(DESCRIPTION OF THE TASK) Could you rewrite the heat exchanger solution, starting with "Qa = Ga * Cpa" and going on through "ti = (-Gw * Cpw * Δt) / (Ga * Cpa)", with "tfin" renamed to "tout"?

(DOCUMENT EXCERPT)
Air enters a heat exchanger at a rate of 5000 cubic feet per minute at a temperature of 55 °F and pressure of 14.7 psia. The air is heated by hot water flowing in the same exchanger at a rate of 11,200 pounds per hour with a decrease in temperature of 10 °F. At what temperature does the air leave the heat exchanger?

75 °F

Explanation:

Air has a specific heat at constant pressure of:

Cpa = 0.24 BTU / (lbm*F)

The specific heat of water is:

Cpw = 1 BTU / (lbm*F)

The first law of thermodynamics:

Q = L + ΔU

The heat exchanger is running at a steady state, so ΔU = 0. Also does not perform or consume any work L = 0.

Then:

Q = 0.

We split the heat into the heat transferred by the air and the heat trnasferred by the water:

Qa + Qw = 0

Qa = - Qw

The heat exchanged by the air is

Qa = Ga * Cpa * (tfin - ti)

And the heat exchanged by the water is:

Qw = Gw * Cpw * Δt

Replacing:

Ga * Cpa * (tfin - ti) = - Gw * Cpw * Δt

tfin - ti = (-Gw * Cpw * Δt) / (Ga * Cpa)

tfin = (-Gw * Cpw * Δt) / (Ga * Cpa) + ti

The G terms are mass flows, however we have volume flow of air.

With the gas state equation we calculate the mass:

p * V = m * R * T

m = (p * V) / (R * T)

55 °F = 515 °R

The gas constant for air is R = 53.35 (ft*lb) / (lbm * °R)

14.7 psi = 2117 lb/ft^2

m = (2117 * 5000) / (53.35 * 515) = 385 lbm

The mass flow is that much amount per minute

The mass flow of water is

11200 lbm/h = 186.7 lbm/min

Then:

tfin = (-186.7 * 1 * (-10)) / (385 * 0.24) + 55 = 75 °F

(INFORMATION SUPPLIED)
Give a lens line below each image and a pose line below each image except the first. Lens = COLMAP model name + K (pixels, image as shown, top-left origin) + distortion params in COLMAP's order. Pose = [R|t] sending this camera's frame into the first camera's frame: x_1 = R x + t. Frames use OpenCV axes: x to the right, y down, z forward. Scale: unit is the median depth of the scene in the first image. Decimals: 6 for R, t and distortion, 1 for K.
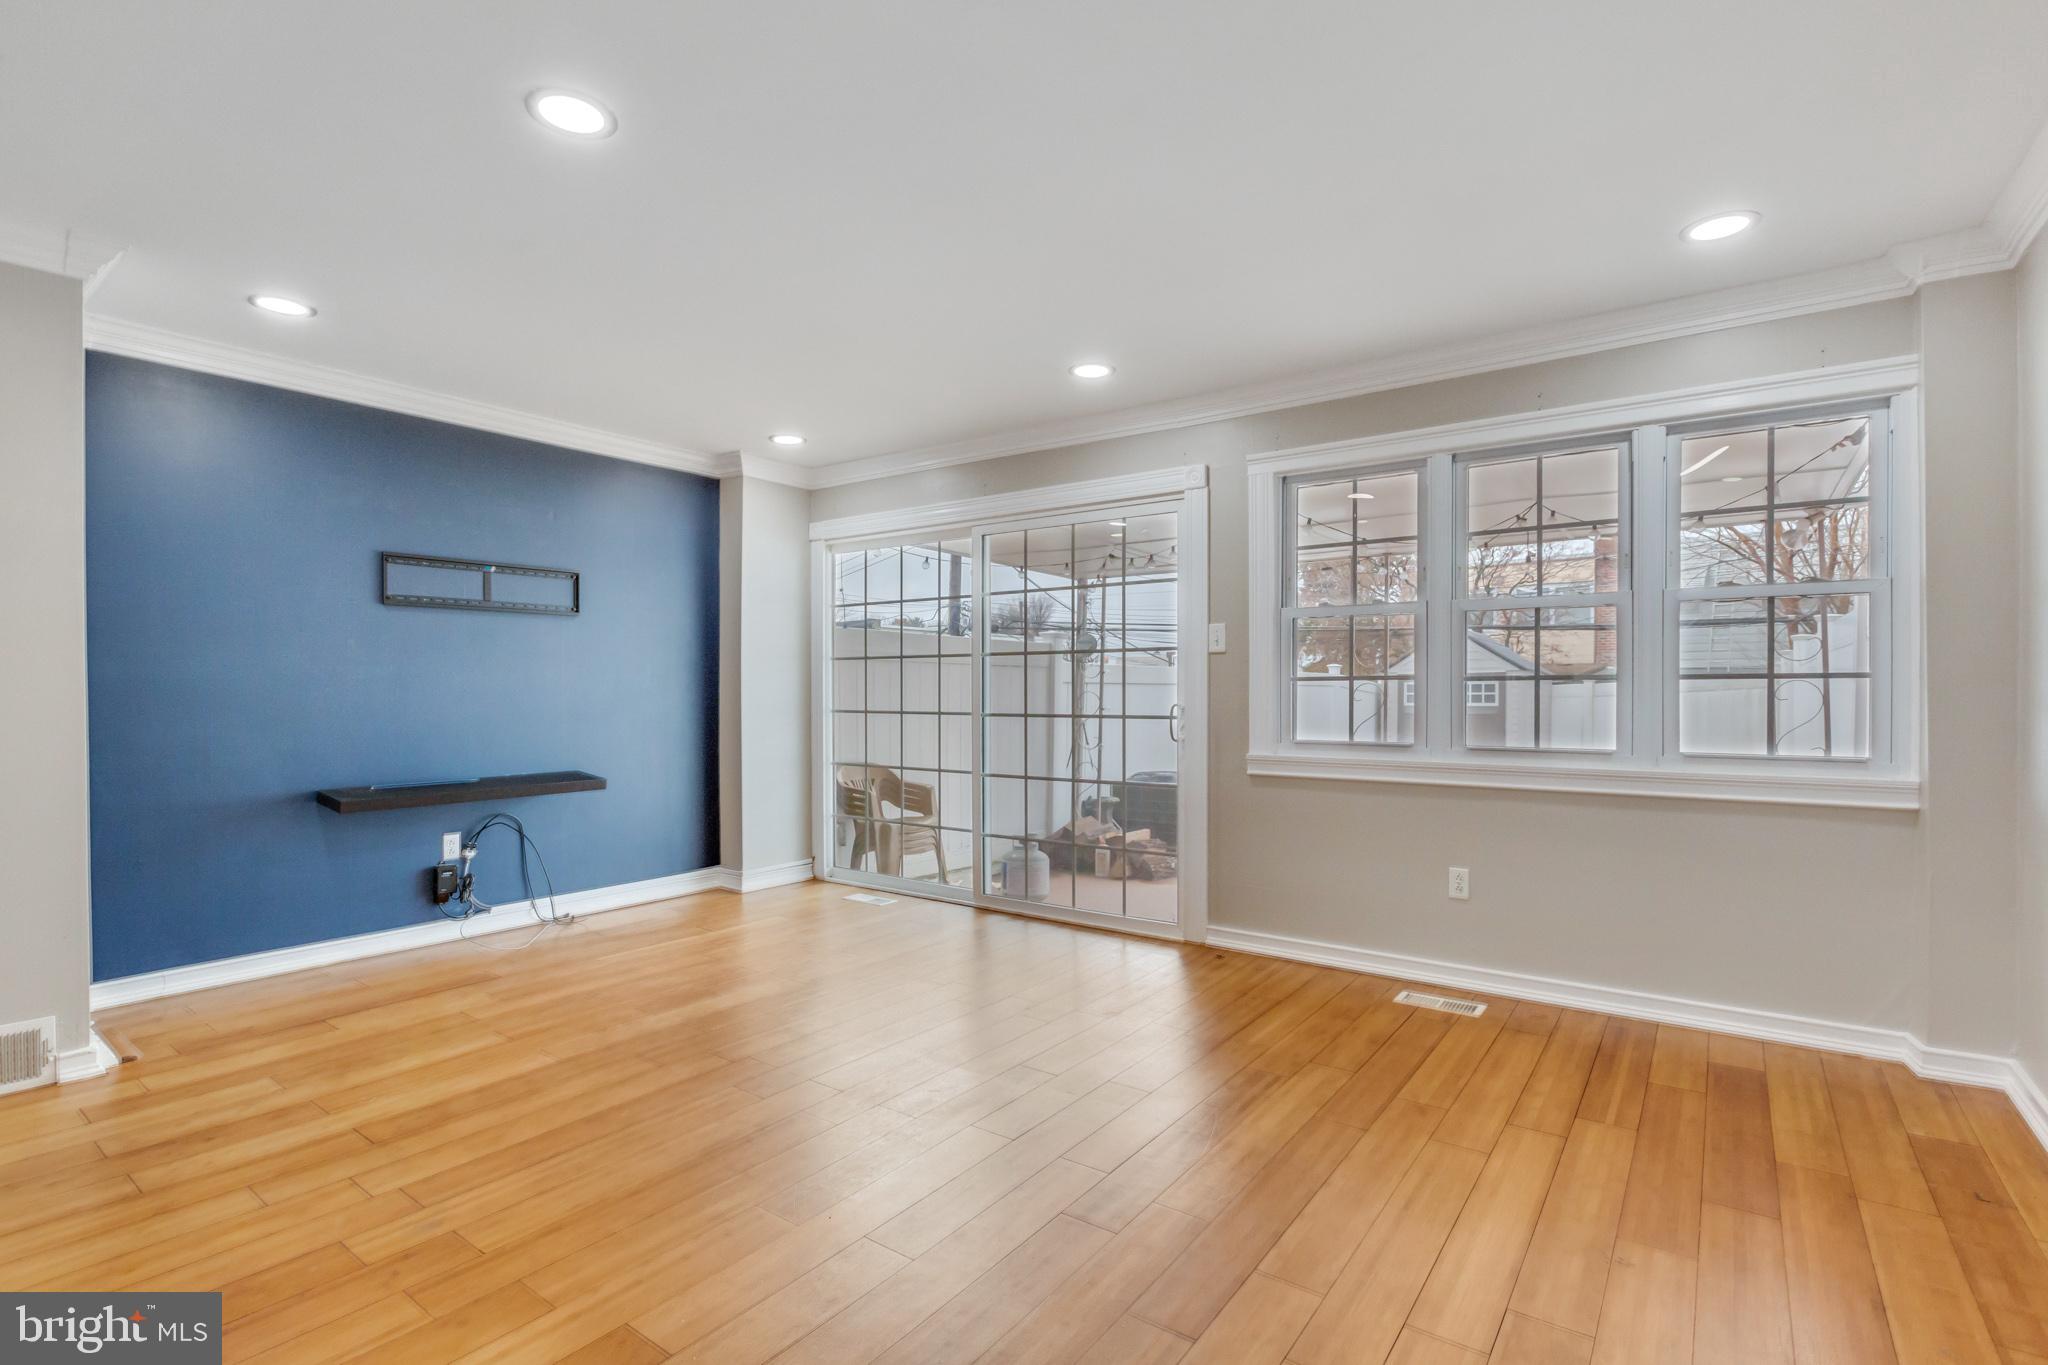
lens RADIAL K [[958.3, 0, 1024.0], [0, 958.3, 682.5], [0, 0, 1]] dist [-0.001771, -0.000167]
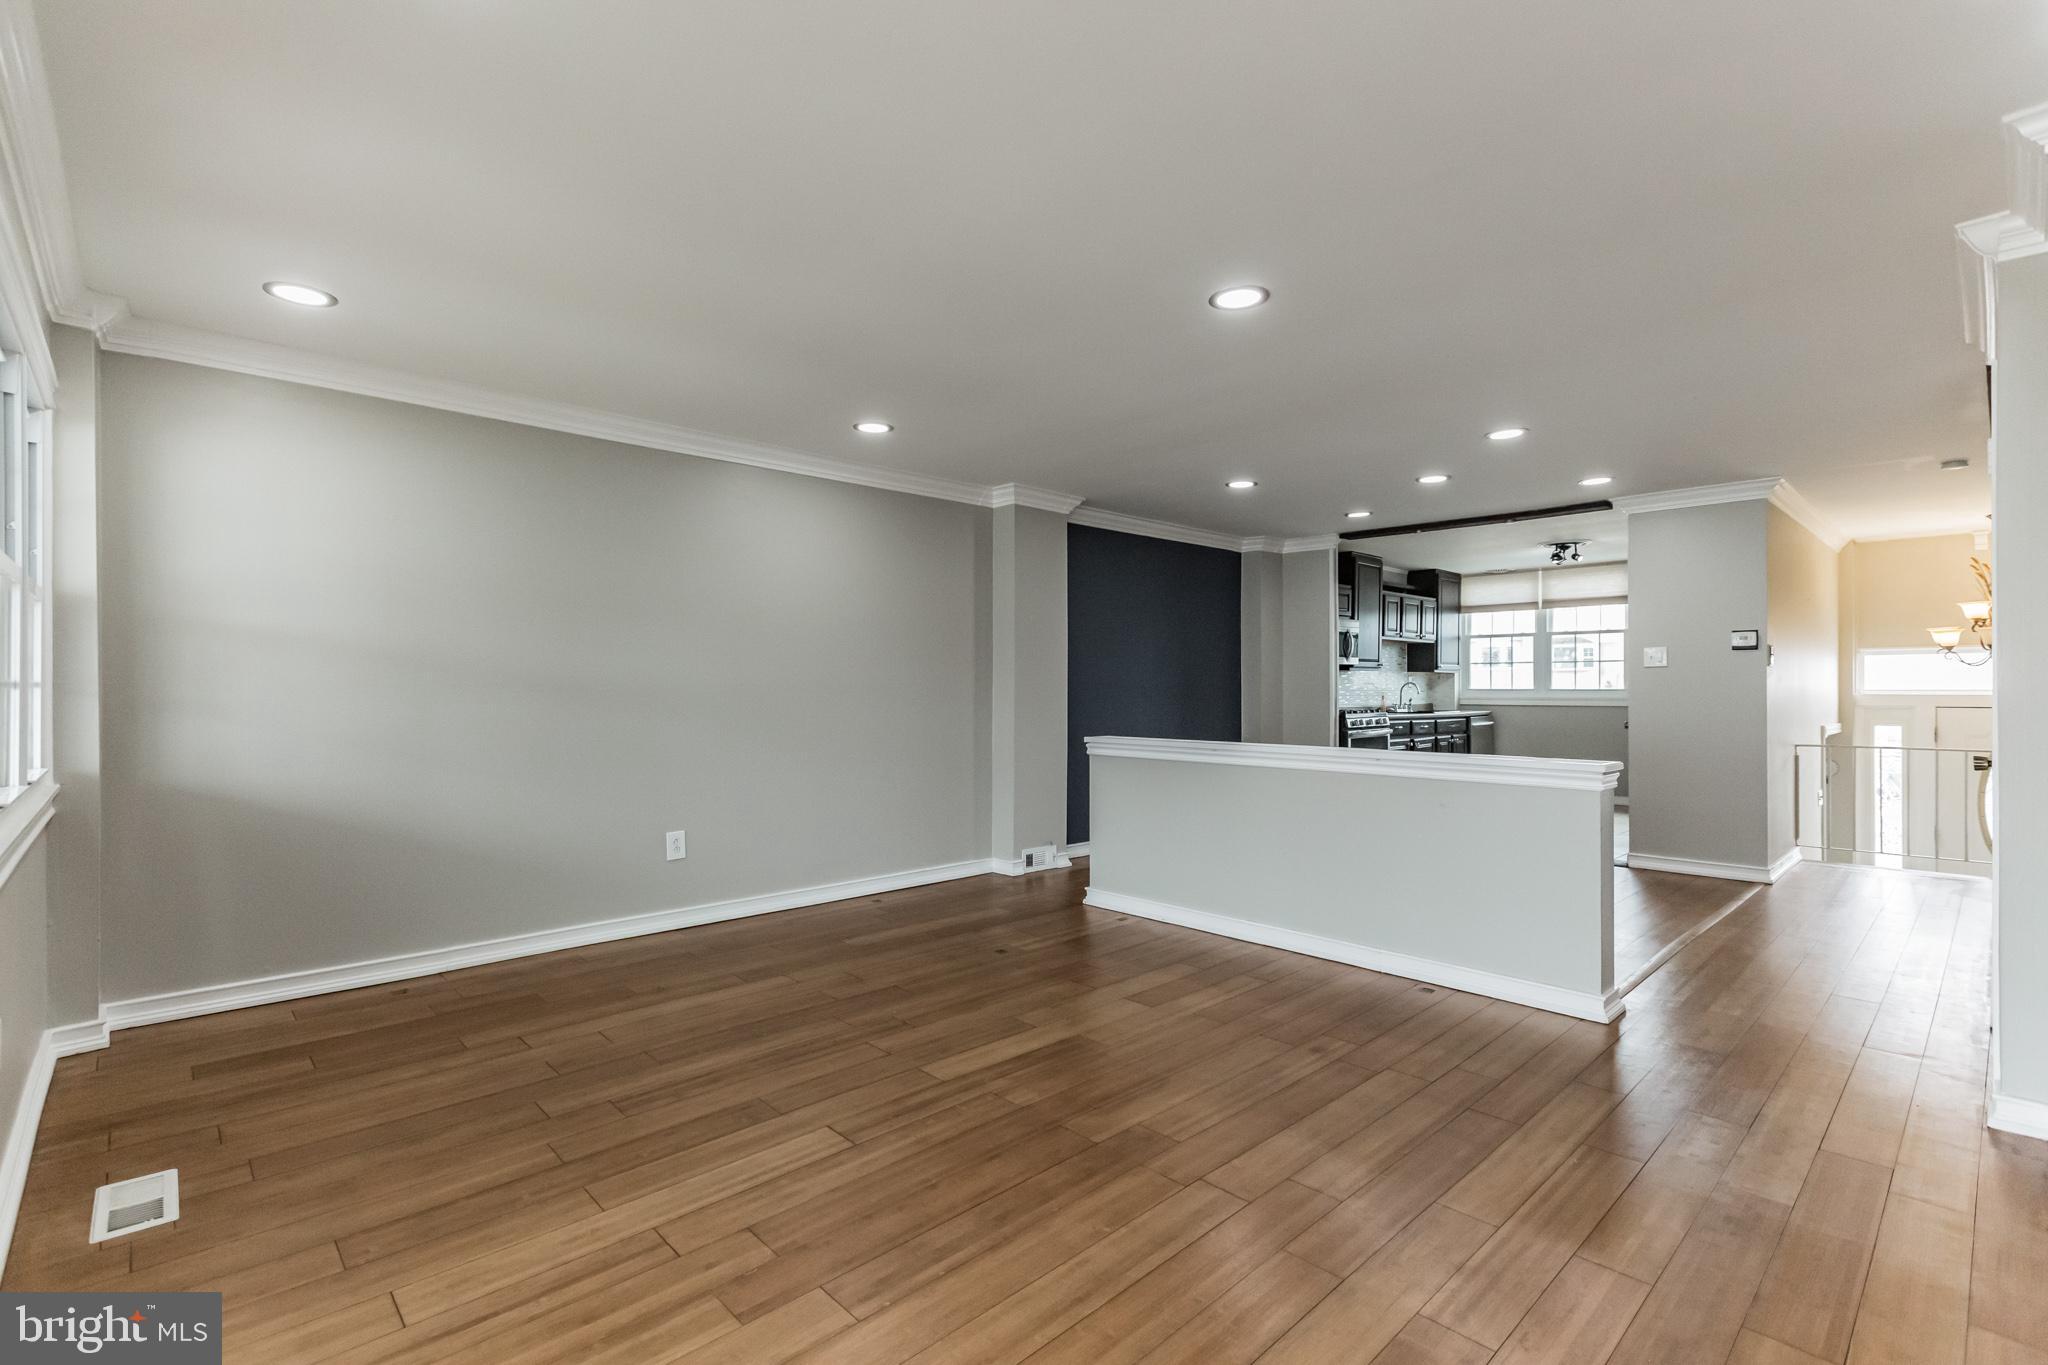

(RESPONSE FOR THIS EXERCISE)
Qa = Ga * Cpa * (tout - ti)

And the heat exchanged by the water is:

Qw = Gw * Cpw * Δt

Replacing:

Ga * Cpa * (tout - ti) = - Gw * Cpw * Δt

tout - ti = (-Gw * Cpw * Δt) / (Ga * Cpa)